Among various polymorphisms of the 5-HTR2A gene, the T102C variant is the most studied. The C allele decreases receptor expression and receptor binding potentials [111, 112]. A study by Lane et al. showed that patients with the C/C genotype respond better to risperidone treatment (especially for negative symptoms of schizophrenia) [113]. Likewise, a significantly better response to olanzapine treatment was observed in patients with positive symptoms of schizophrenia and the C/C genotype [114]. In contrast, another study identified that the C allele is associated with less effective ARI treatment on negative symptoms of schizophrenia [115]. Another polymorphism, C1354T, is a missense variant of the 5-HTR2A gene resulting in an amino acid substitution at position 452 (Hys452Tyr, histidine to tyrosine). This polymorphism may alter the tertiary structure of the protein and thus may disrupt the function of the receptor. The homozygous (His/His) respond better to olanzapine treatment, this association was noticed in terms of positive symptoms [114].

The − 1019C/G polymorphism in the promoter region of the 5HTR1A gene increases its expression level both in animal models and humans. Individuals with G/G genotype have increased density of 5-HT1A receptor density in presynaptic raphe neurons [116]. In patients with the C/C genotype olanzapine or perospirone more effectively improved the cognitive deficit of schizophrenia (attention) than in patients having G/C and G/G genotypes [116]. Previous studies showed that the response to treatment with various antipsychotics was limited when the G allele was present, possibly due to the increased receptor density, which may result in the lower efficacy of antipsychotic drugs [117, 118].

Gene polymorphisms and metabolic side effects

Generally, ARI is well tolerated and not associated with significant EPS or raised prolactin concentrations.

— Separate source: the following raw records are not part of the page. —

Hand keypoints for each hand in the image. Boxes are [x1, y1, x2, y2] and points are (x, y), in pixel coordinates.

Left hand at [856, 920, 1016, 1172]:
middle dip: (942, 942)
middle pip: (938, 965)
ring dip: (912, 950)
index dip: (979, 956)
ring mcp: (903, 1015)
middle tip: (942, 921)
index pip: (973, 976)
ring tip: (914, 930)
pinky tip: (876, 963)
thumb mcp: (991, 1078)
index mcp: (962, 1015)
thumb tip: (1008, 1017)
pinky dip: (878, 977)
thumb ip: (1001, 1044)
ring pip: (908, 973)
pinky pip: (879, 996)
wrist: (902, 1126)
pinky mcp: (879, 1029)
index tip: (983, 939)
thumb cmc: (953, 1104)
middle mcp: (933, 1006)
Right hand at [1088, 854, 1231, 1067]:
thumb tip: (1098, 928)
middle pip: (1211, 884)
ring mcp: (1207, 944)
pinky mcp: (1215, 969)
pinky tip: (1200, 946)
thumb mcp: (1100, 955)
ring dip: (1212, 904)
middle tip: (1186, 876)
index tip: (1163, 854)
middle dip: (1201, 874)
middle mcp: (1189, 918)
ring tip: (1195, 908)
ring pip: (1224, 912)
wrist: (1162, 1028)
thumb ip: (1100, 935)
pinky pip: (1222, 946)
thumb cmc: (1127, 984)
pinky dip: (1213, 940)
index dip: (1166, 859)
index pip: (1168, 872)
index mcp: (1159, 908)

However, in some patients, it can cause side effects, such as increased blood glucose or cholesterol levels. Typically, ARI leads to low prolactin elevation, but in less than 5% of patients can sometimes cause hyperprolactinemia [119]. A recent study performed on healthy volunteers revealed that polymorphisms in specific genes can affect the levels of prolactin, C-peptide, insulin, and cholesterol [120]. Table 3 presents the relationship between metabolic parameters and gene polymorphisms identified after 5 days of ARI administration.

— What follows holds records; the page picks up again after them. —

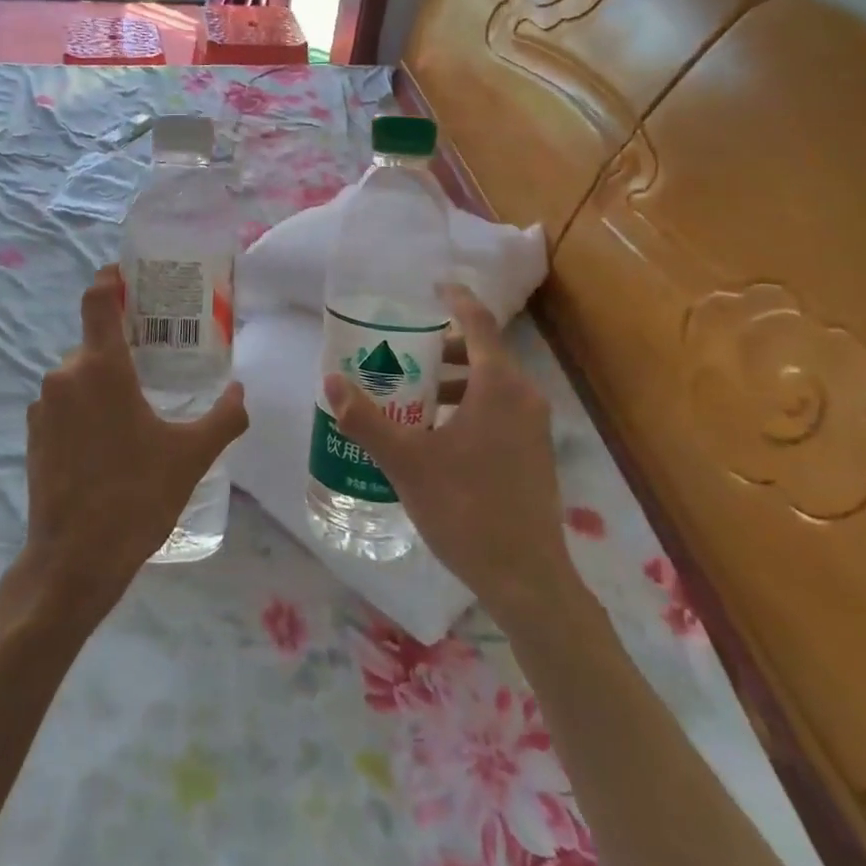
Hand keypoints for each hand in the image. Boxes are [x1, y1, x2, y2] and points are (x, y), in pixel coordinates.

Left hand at [21, 266, 246, 616]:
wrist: (73, 561)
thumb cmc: (136, 496)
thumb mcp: (191, 455)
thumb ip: (224, 417)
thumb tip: (242, 392)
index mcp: (101, 367)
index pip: (98, 298)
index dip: (111, 279)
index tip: (131, 275)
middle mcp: (65, 375)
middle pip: (95, 341)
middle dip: (124, 346)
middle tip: (159, 359)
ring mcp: (42, 406)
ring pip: (79, 375)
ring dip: (106, 381)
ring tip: (139, 407)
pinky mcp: (32, 435)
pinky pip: (64, 403)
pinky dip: (86, 407)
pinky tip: (111, 440)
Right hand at [321, 284, 566, 620]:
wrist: (528, 579)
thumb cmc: (466, 508)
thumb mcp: (406, 461)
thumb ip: (366, 419)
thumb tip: (331, 381)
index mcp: (498, 385)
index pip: (478, 322)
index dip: (456, 299)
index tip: (432, 286)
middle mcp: (523, 397)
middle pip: (482, 353)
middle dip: (441, 348)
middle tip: (401, 353)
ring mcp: (534, 427)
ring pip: (489, 384)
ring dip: (451, 381)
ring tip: (410, 396)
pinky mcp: (533, 453)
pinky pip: (498, 410)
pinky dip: (467, 405)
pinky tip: (435, 436)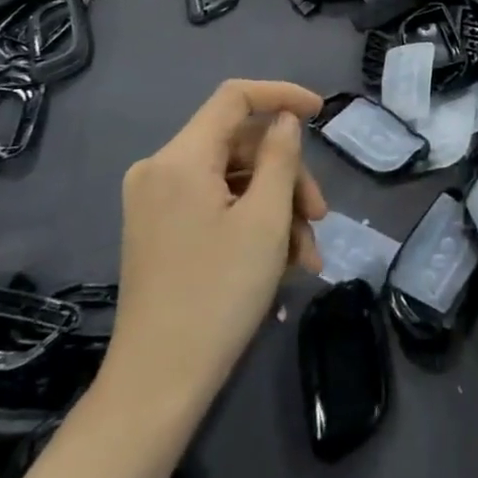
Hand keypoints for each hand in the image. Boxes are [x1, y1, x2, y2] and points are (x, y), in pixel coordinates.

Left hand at [101, 80, 327, 406]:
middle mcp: (160, 170)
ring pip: (234, 180)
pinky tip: (284, 263)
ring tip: (308, 255)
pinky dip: (252, 224)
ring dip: (277, 208)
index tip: (321, 112)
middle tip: (321, 217)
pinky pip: (216, 206)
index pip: (235, 98)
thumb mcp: (266, 220)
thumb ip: (281, 157)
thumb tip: (285, 120)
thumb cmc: (219, 293)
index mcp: (180, 158)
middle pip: (240, 146)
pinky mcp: (160, 230)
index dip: (282, 95)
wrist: (158, 383)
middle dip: (287, 176)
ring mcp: (156, 202)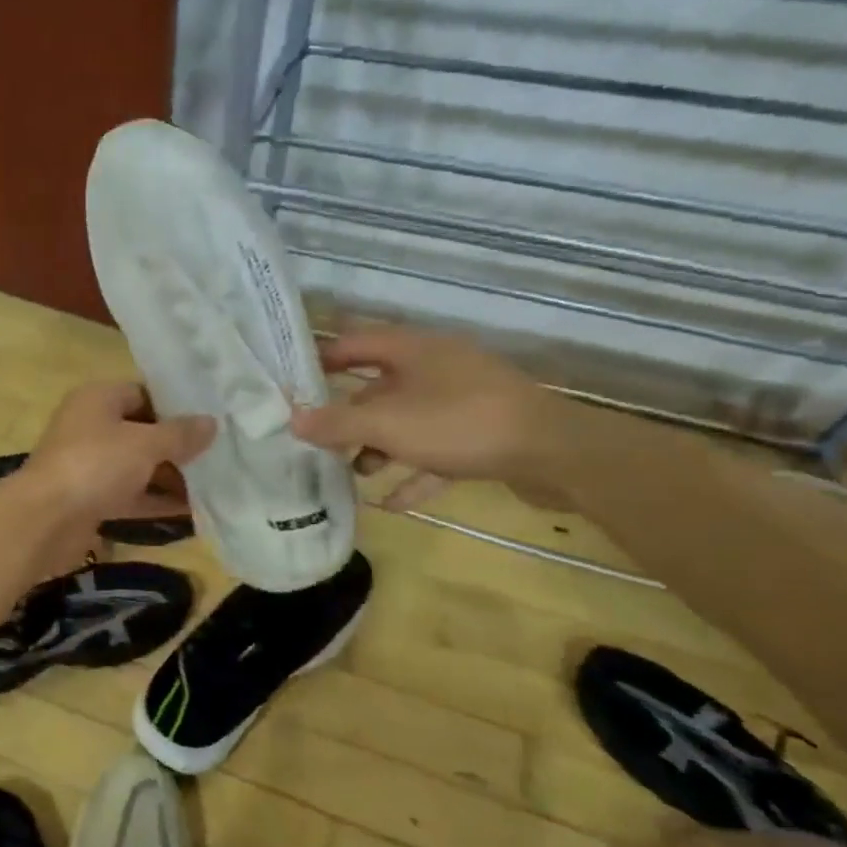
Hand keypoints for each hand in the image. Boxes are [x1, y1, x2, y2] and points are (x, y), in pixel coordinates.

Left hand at [18, 381, 214, 529]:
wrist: (44, 520)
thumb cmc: (95, 465)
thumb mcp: (145, 444)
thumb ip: (180, 434)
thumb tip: (211, 423)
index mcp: (97, 399)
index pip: (143, 393)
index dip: (176, 406)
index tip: (211, 420)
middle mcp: (90, 427)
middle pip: (141, 432)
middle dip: (177, 446)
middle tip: (220, 456)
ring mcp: (88, 466)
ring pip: (136, 466)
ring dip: (170, 477)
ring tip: (215, 485)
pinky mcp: (89, 500)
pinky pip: (129, 496)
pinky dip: (155, 502)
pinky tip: (192, 512)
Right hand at [288, 325, 560, 511]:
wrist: (554, 453)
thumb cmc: (459, 423)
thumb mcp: (387, 424)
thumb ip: (337, 423)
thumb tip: (292, 420)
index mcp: (414, 350)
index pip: (356, 343)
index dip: (322, 358)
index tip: (293, 381)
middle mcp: (438, 368)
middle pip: (380, 387)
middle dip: (349, 415)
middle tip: (319, 439)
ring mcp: (464, 401)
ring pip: (408, 421)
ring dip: (380, 446)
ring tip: (355, 473)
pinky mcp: (484, 434)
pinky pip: (437, 451)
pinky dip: (415, 472)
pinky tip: (394, 503)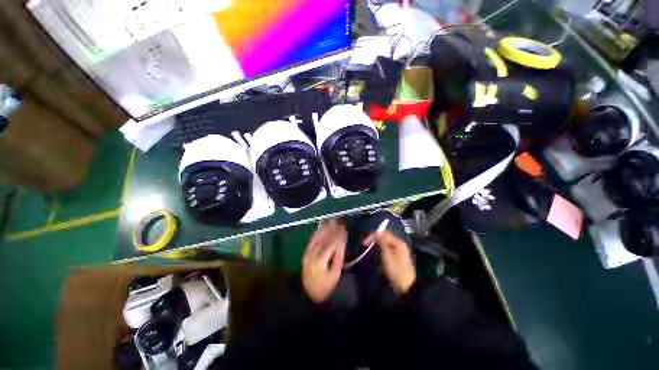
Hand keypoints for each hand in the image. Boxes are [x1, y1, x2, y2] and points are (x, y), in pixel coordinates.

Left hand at [302, 219, 346, 302]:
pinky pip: (311, 240)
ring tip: (331, 221)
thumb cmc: (325, 287)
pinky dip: (317, 232)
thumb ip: (338, 257)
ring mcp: (307, 253)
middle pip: (324, 238)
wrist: (308, 295)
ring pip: (317, 237)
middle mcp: (312, 254)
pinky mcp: (305, 253)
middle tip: (339, 222)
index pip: (331, 244)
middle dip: (332, 229)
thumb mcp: (335, 275)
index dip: (338, 235)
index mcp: (321, 260)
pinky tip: (321, 227)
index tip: (344, 228)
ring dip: (325, 228)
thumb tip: (342, 242)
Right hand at [364, 231, 415, 293]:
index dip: (373, 236)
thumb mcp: (387, 257)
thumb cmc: (396, 272)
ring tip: (369, 250)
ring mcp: (399, 250)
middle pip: (384, 237)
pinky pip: (386, 249)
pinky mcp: (397, 256)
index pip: (384, 233)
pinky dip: (380, 250)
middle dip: (374, 240)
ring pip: (385, 243)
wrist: (407, 288)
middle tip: (365, 246)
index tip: (364, 243)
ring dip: (376, 245)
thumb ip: (382, 243)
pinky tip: (376, 255)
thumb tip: (377, 232)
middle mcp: (399, 244)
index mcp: (398, 242)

Table 3 Metabolic effects of aripiprazole in healthy volunteers

Conclusions

In this review, we discuss the possible association between gene polymorphisms and ARI response. Although the FDA and DPWG recommended dosage adjustments for patients who are CYP2D6 poor metabolizers, it seems that other genetic variations are also related to pharmacokinetic, pharmacodynamics, and side effects of the drug. The specific genetic profile of a patient can determine the effectiveness and tolerability of ARI. We believe that more targeted pharmacogenetics testing prior to prescribing ARI will provide the opportunity for personalized medicine to treat schizophrenia, thereby improving clinical outcomes and patient satisfaction. However, extensive pharmacogenetic studies are needed to assess the relevance of specific gene polymorphisms in response to the drug, which will be included in future diagnostic panels.